When an agent needs multiple independent pieces of information, calling tools sequentially wastes time. If the agent needs both the user's profile and their recent orders, it does not need to wait for the profile before requesting orders. These are independent operations.

Parallel tool calling lets the LLM generate multiple tool calls in a single response. The orchestrator dispatches all calls simultaneously, waits for all results, and sends all results back to the LLM in one message. For two independent calls that each take 200ms, sequential execution takes 400ms. Parallel execution takes 200ms: the latency of the slowest call, not the sum of all calls.

This pattern is most valuable with read tools, which are safe to run in parallel by definition. Write tools can also run in parallel when they modify independent resources (creating a ticket and sending a notification). Execute tools require more caution, because parallel code execution may need isolated sandboxes to prevent interference.

The LLM decides when to parallelize based on the independence of the operations.
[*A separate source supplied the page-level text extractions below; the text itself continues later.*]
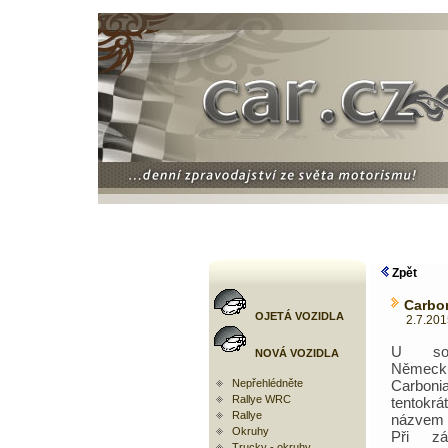
Zpět
Carbon
OJETÁ VOZIDLA
2.7.2015 
U so
NOVÁ VOZIDLA
Němec
Nepřehlédněte
Carbo
Rallye WRC
tento
Rallye
názvem 
Okruhy
Při z
Trucky - okruhy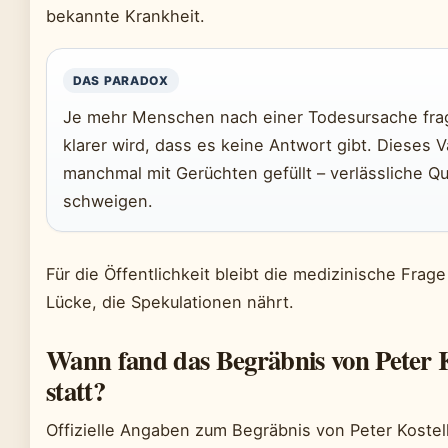
bekannte Krankheit.
DAS PARADOX
Je mehr Menschen nach einer Todesursache fra
klarer wird, dass es keine Antwort gibt. Dieses 
manchmal mit Gerüchten gefüllt – verlässliche Qu
schweigen.
Für die Öffentlichkeit bleibt die medizinische Frage
Lücke, die Spekulationen nährt.
Wann fand das Begräbnis von Peter 
statt?
Offizielle Angaben zum Begräbnis von Peter Kostel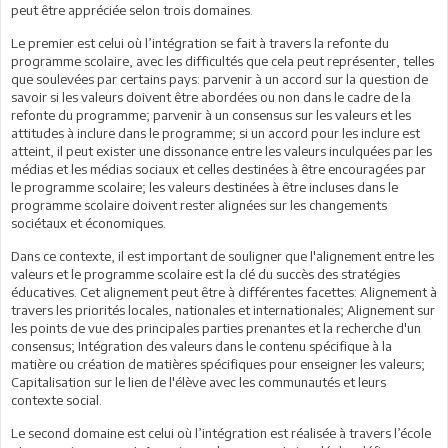
peut être appréciée selon trois domaines.
Le premier est celui où l’intégration se fait à travers la refonte du
programme scolaire, avec les difficultés que cela peut représenter, telles
que soulevées par certains pays: parvenir à un accord sur la question de
savoir si les valeurs doivent être abordées ou non dans le cadre de la
refonte du programme; parvenir à un consensus sur les valeurs et les
attitudes à inclure dans le programme; si un accord pour les inclure est
atteint, il peut exister une dissonance entre les valeurs inculquées par les
médias et les médias sociaux et celles destinées à être encouragées par
le programme scolaire; les valeurs destinées à être incluses dans le
programme scolaire doivent rester alignées sur les changements
sociétaux et économiques.
Dans ce contexte, il est important de souligner que l'alignement entre les
valeurs et le programme scolaire est la clé du succès des stratégies
éducatives. Cet alignement peut être à différentes facettes: Alignement à
travers les priorités locales, nationales et internationales; Alignement sur
les points de vue des principales parties prenantes et la recherche d'un
consensus; Intégration des valeurs dans le contenu spécifique à la
matière ou création de matières spécifiques pour enseigner les valeurs;
Capitalisation sur le lien de l'élève avec les communautés et leurs
contexte social.
Le second domaine est celui où l’intégration est réalisée à travers l’école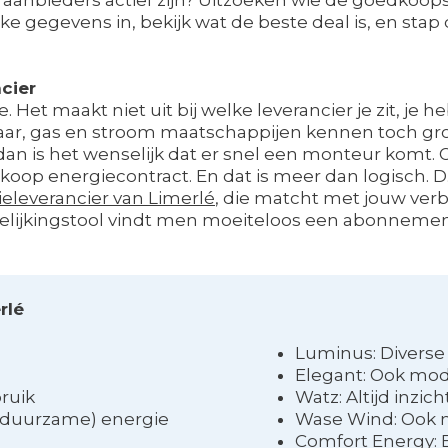
e gegevens in, bekijk wat de beste deal is, en stap 
cier
de. Het maakt niet uit bij welke leverancier je zit, je
Maar, gas en stroom maatschappijen kennen toch gro
dan is het wenselijk dat er snel een monteur komt. Of
oop energiecontract. En dat is meer dan logisch. D
eleverancier van Limerlé
, die matcht met jouw verbr
ergelijkingstool vindt men moeiteloos een abonnemen
rlé
Luminus: Diverse 
Elegant: Ook mo
bruik
Watz: Altijd inzich
 (duurzame) energie
Wase Wind: Ook 
t
Comfort Energy: 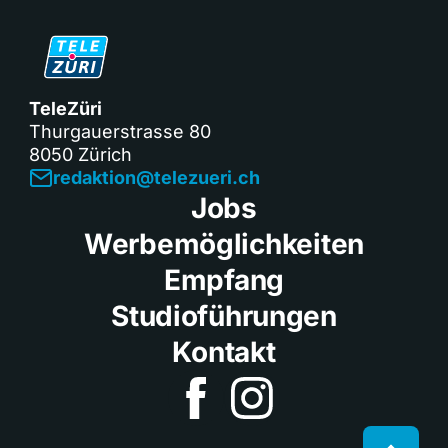
TeleZüri
Thurgauerstrasse 80
8050 Zürich
redaktion@telezueri.ch
Jobs
Werbemöglichkeiten
Empfang
Studioführungen
Kontakt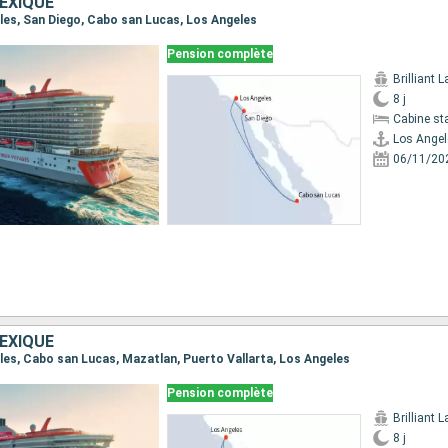
EXIQUE
eles, San Diego, Cabo san Lucas, Los Angeles
Pension complète
Brilliant 
8 j
Cabine st
Los Angel
06/11/20
EXIQUE
eles, Cabo san Lucas, Mazatlan, Puerto Vallarta, Los Angeles
Pension complète
Brilliant 
8 j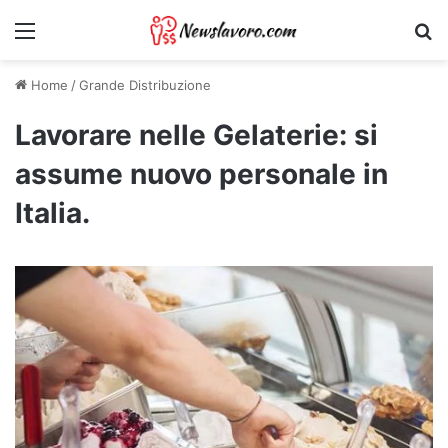
Menu
Ri
Home
/
Grande Distribuzione
Lavorare nelle Gelaterie: si
assume nuovo personale in
Italia.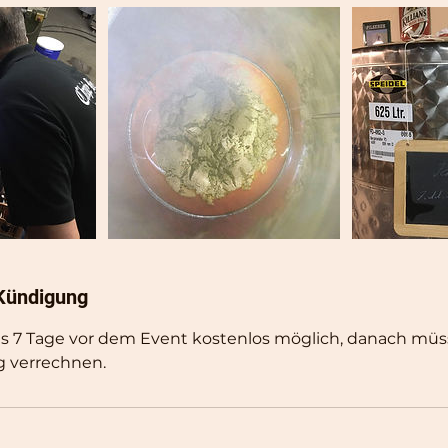
Kündigung
is 7 Tage vor dem Event kostenlos möglich, danach müs
 verrechnen.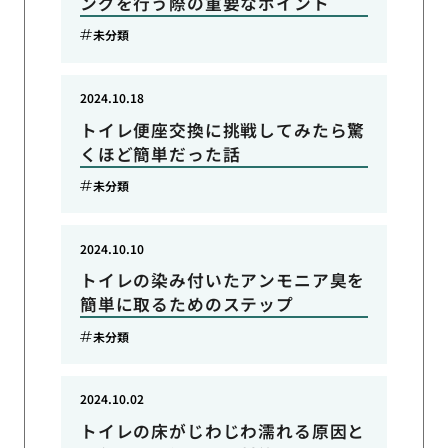
ングを行う際の重要なポイント
未分類
2024.10.18
トイレ便座交換に挑戦してみたら驚
くほど簡単だった話
未分類
2024.10.10
トイレの染み付いたアンモニア臭を
簡単に取るためのステップ
未分類
2024.10.02
トイレの床がじわじわ濡れる原因と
If fetching weather requires a city name that comes from the user's profile, those calls are dependent and must be sequential. If fetching weather and stock prices are both independent of each other, the LLM generates both calls at once.

Composing tool categories

The most capable agents combine all four categories. Consider a DevOps agent: it reads logs (read tool), restarts a failing service (write tool), runs a diagnostic script (execute tool), and takes a screenshot of the monitoring dashboard to confirm recovery (observe tool). Each category contributes a different capability. Removing any one category limits what the agent can accomplish. The art of tool design is choosing the right set of tools from each category to cover the agent's use cases without creating redundancy or confusion in tool selection.